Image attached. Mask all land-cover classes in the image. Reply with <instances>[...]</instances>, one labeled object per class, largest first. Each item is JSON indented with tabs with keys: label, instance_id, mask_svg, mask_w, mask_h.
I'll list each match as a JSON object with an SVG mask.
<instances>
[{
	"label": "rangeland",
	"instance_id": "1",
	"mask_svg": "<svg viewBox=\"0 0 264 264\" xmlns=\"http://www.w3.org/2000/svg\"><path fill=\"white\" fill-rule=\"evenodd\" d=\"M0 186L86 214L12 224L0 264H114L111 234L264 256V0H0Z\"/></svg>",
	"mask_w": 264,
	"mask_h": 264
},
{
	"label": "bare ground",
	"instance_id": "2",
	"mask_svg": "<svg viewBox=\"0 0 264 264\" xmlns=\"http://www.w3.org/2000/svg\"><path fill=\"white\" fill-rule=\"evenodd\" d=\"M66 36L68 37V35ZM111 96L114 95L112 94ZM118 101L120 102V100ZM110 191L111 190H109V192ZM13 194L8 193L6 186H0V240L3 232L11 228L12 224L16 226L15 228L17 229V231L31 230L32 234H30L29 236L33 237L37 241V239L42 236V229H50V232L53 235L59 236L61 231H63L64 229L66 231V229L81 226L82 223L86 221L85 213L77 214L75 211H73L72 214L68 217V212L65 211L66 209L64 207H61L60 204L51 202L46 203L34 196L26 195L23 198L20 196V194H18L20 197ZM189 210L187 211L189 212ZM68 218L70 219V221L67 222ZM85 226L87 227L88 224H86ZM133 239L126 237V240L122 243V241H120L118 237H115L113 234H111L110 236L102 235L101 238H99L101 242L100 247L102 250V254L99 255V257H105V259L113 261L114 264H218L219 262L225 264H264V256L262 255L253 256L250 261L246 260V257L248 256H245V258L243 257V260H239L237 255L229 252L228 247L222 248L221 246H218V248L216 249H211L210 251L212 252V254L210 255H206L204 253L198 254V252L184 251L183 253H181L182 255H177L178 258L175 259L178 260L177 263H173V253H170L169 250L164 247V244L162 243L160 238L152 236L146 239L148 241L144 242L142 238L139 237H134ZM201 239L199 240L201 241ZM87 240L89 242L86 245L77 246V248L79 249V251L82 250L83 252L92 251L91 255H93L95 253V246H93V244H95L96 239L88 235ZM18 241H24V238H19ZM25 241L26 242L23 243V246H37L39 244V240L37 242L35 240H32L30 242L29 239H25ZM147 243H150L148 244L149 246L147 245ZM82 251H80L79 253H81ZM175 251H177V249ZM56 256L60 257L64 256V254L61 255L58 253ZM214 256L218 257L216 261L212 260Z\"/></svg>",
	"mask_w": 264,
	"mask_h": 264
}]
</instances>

--------------------------------------------------

** Exercise **
Exactly as written, please output every entry.

** Correct response **
Image attached. Mask all land-cover classes in the image. Reply with <instances>[...]</instances>, one labeled object per class, largest first. Each item is JSON indented with tabs with keys: label, instance_id, mask_svg, mask_w, mask_h.
I'll list each match as a JSON object with an SVG mask.
<instances>
[{
	"label": "rangeland",
	"instance_id": "1",
	"mask_svg": "<svg viewBox=\"0 0 264 264\" xmlns=\"http://www.w3.org/2000/svg\"><path fill=\"white\" fill-rule=\"evenodd\" d=\"M0 186L86 214L12 224L0 264H114L111 234L264 256V0H0Z\"/></svg>",
	"mask_w": 264,
	"mask_h": 264
},
{
	"label": "bare ground",
	"instance_id": "2",
	"mask_svg": "<svg viewBox=\"0 0 264 264\" xmlns=\"http://www.w3.org/2000/svg\"><path fill=\"white\" fill-rule=\"evenodd\" d=\"M66 36L68 37V35ZM111 96L114 95L112 94ZM118 101L120 102V100ZM110 191L111 190H109V192ZM13 194L8 193L6 186H0V240L3 232L11 228L12 224L16 226L15 228L17 229V231L31 230L32 234H30L29 236L33 237L37 241V239L42 236V229H50V232L53 235L59 236L61 231H63L64 229L66 231V229L81 226L82 223L86 221L85 213L77 214L75 211H73L72 214L68 217V212L65 211L66 209L64 207H61L60 204L51 202L46 203L34 196L26 195L23 198L20 196V194H18L20 197ZM189 210L187 211L189 212ZM68 218L70 219V221L67 222ZM85 226L87 227L88 224H86ZM133 239L126 237V240L122 243V241H120L118 237H115L113 234H111L110 236L102 235L101 238H99L101 242L100 247L102 250V254L99 255V257H105V259L113 261L114 264H218L219 262L225 264H264V256L262 255L253 256L250 261L246 260V257L248 256H245V258L243 257V260H239L237 255L229 252L228 247L222 248L221 246H218V248L216 249H211L210 251L212 252V254L210 255H206L204 253L198 254V252L184 251L183 253H181L182 255H177L178 258L175 259L178 260L177 263H173V253H170L169 250L164 247V244L162 243L160 238L152 236L146 239L148 241L144 242L142 238L139 237H134ZM201 239L199 240L201 241ZM87 240L89 242L86 245L77 246V248L79 249V251L82 250L83 252L92 251L91 255H93L95 253V246H93V244H95L96 239L88 235ZM18 241H24V238H19ZM25 241L26 242L23 243V246H37L39 244V240L37 242L35 240H32L30 242L29 239H25ZM147 243H150L148 244L149 246L147 245ZM82 251H80L79 253H81ZM175 251H177V249ZM56 256L60 257L64 256V254L61 255L58 253ZM214 256L218 257L216 261L212 260Z\"/></svg>",
	"mask_w": 264,
	"mask_h": 264
}]
</instances>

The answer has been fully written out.